Tous, à un moment ou à un autre de leur vie vont prendre conscience que l’homme est en train d’éliminer toutes les forêts. Et certains vont s’engager dans une lutte sans merci contre les bucherons et les gendarmes qui les protègent, pour sauver des séquoias qui peuvent avoir des centaines, voire des milliers d’années. Le plus vieux séquoia se trouve en Californie : il est vieux de 3200 ans mesure 75 mètres de haut et 8 mètres de diamètre à la base. Ces arbres sont abattus par les hommes aveuglés par leur intérêt personnel, leur profit. Des actions violentes sont menées : agressions au gaz poivre, des excavatrices délogent les occupants, il y a des blessés et même des morts. C’est dans la deuxième partie du livre intitulée « Tronc ».

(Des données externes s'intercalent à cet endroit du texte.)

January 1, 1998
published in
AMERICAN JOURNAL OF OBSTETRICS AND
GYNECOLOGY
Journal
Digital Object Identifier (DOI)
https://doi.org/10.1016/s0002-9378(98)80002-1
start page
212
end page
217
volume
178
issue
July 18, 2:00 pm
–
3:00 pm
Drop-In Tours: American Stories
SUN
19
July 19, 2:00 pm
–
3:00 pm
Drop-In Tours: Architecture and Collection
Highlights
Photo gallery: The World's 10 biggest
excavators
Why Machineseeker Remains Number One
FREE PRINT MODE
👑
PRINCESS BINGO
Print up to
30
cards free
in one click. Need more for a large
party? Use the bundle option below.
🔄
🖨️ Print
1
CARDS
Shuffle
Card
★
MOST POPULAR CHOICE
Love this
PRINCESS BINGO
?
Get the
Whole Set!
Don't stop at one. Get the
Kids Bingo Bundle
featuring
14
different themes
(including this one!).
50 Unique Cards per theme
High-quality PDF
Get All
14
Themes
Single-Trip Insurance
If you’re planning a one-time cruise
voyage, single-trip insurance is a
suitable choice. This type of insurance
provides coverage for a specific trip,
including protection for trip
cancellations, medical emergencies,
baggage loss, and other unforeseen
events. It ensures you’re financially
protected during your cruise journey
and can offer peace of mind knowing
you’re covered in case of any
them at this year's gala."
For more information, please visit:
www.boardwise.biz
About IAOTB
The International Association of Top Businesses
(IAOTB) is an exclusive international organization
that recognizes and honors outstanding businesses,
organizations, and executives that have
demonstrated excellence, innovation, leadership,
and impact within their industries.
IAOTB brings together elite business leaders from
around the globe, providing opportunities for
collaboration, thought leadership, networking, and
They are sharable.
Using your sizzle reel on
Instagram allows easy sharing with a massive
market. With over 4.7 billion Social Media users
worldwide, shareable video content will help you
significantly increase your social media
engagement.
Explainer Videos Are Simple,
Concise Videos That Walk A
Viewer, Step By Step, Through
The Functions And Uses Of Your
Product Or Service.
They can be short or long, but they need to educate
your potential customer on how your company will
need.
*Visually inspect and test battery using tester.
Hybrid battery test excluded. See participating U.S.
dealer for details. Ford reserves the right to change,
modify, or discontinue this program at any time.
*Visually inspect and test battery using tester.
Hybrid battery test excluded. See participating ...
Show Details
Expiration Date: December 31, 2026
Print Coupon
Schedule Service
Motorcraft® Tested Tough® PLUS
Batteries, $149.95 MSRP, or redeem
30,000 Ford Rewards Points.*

On sort de la lecture de ce livre rudement inquiets sur l’avenir de l’humanité, mais avec une note optimiste : voilà un livre très bien documenté, avec ce qui ne gâche rien des touches de poésie, qui devrait aboutir à l’éveil des consciences. "Vous et l'arbre de votre jardin êtes issus d'un ancêtre commun. Il y a un milliard et demi d'années, vos chemins ont divergé. Mais aujourd'hui encore, après un immense voyage dans des directions séparées, vous partagez avec cet arbre le quart de vos gènes...
La dernière partie appelée « Graines » commence par une page (lire ci-dessous) qui montre quel rôle les arbres ont joué dans notre civilisation et surtout que l’homme n’a pas su s’intégrer harmonieusement à la nature qui était pourtant là bien avant lui ; au contraire il a tout bouleversé et la forêt agonise, victime de la croissance et du progrès.
Extrait :
Disons que la planète nait à minuit et que sa vie court sur un jour. Au début, il n'y a rien. Deux heures sont gaspillées par la lave et les météores. La vie n'apparait pas avant trois ou quatre heures du matin...d'infimes bribes qui se dupliquent. De l'aube à la fin de la matinée (un milliard d'années de ramification) rien n'existe que de maigres cellules simples. Et puis quelque chose de fou arrive peu après midi. Une variété de cellule simple en asservit deux ou trois autres. Les noyaux acquièrent des membranes. Les deux tiers du jour sont passés quand animaux et plantes prennent des chemins séparés. A neuf heures du soir apparaissent méduses et vers de terre. Les plantes parviennent à la terre juste avant vingt-deux heures. Puis les insectes qui aussitôt décollent. Vers onze heures, les dinosaures ont fait leur temps et laissent la barre aux mammifères et aux oiseaux pour une heure. L'homme moderne au sens anatomique se pointe quatre secondes avant minuit. Les premières peintures rupestres apparaissent trois secondes plus tard. A minuit la plus grande partie du globe est convertie en cultures intensives pour nourrir et protéger une seule espèce. Et c'est alors que l'arbre de vie devient encore autre chose. Que le tronc géant commence à vaciller.